====== Trecho fornecido ======

Admissão e desintoxicação sob supervisão médica contínua
Na chegada, o paciente é avaliado por psiquiatra, enfermeiros e consultores. A abstinência é gerenciada clinicamente — com monitoramento e medicação específica — antes de qualquer outra etapa do tratamento.
Ao chegar, o paciente passa por triagem psiquiátrica imediata. O psiquiatra avalia o estado clínico, o histórico de uso e os riscos de abstinência. Enfermeiros registram sinais vitais e consultores colhem o histórico familiar.
Esse protocolo gera o PIT — Plano Individual de Tratamento — elaborado antes de o paciente deixar a sala de acolhimento. Não existe etapa seguinte sem esse diagnóstico completo.
Avaliação multidisciplinar antes de qualquer outro passo
A admissão ocorre de forma voluntária ou involuntária. Em ambos os casos, a equipe médica está presente desde o primeiro contato — não há triagem feita apenas por recepcionistas ou consultores administrativos.

====== Entradas listadas ======

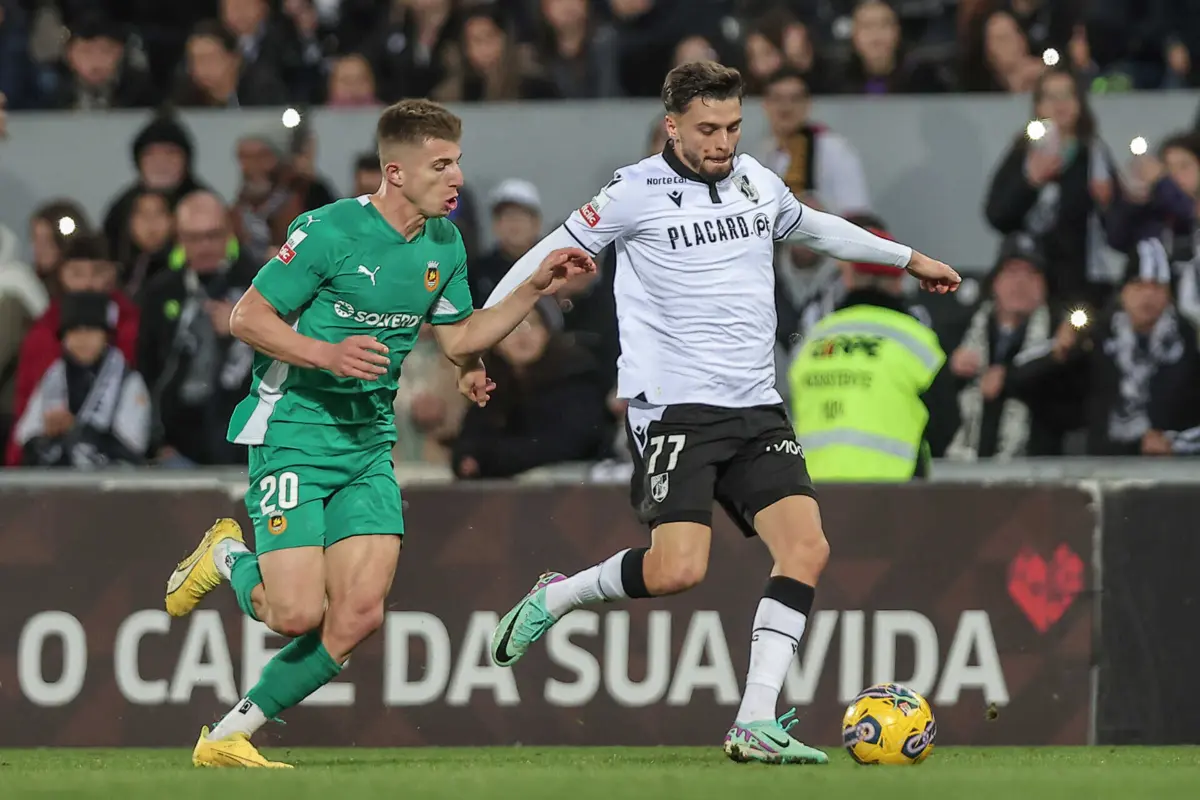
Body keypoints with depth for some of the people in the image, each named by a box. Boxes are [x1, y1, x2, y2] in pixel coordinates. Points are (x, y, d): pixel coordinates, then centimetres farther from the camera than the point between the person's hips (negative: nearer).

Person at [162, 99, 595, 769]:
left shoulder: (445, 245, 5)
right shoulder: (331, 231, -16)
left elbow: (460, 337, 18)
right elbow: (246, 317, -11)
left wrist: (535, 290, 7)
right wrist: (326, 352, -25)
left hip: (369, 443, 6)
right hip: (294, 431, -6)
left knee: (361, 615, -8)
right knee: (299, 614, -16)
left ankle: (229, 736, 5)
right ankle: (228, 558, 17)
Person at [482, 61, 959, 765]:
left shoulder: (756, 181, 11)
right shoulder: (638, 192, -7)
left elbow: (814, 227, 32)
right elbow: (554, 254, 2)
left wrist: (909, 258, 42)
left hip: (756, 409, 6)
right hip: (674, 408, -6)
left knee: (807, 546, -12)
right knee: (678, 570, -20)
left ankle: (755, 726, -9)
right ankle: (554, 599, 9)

======

▶ **Enunciado da tarefa**: Prossiga com o texto sobre a admissão e a desintoxicação do paciente, começando logo após a última frase apresentada.

▶ **Resposta do exercício**:
A primeira semana é estabilização — nada mais, nada menos
A abstinência de álcool e de determinadas substâncias pode ser fatal sem suporte médico. Convulsões, delirium tremens e colapso cardiovascular exigem monitoramento contínuo — não observação intermitente.
Nossa equipe registra sinais vitais em intervalos regulares, ajusta medicação conforme a evolução dos sintomas e aciona suporte de emergência quando necessário. O paciente não passa por isso sozinho.
Medicação específica para abstinência e comorbidades
Após a estabilização clínica, o paciente avança para a abordagem psicossocial com o sistema nervoso fora de crise.
Benzodiazepínicos, anticonvulsivantes e outros fármacos são prescritos conforme o perfil clínico do paciente. A dosagem é ajustada diariamente pelo psiquiatra — não existe protocolo fixo aplicado a todos.
Quando há comorbidades psiquiátricas — depressão, transtorno bipolar, ansiedade severa — o tratamento farmacológico dessas condições começa em paralelo, não depois da desintoxicação. Tratar uma sem a outra compromete os dois resultados.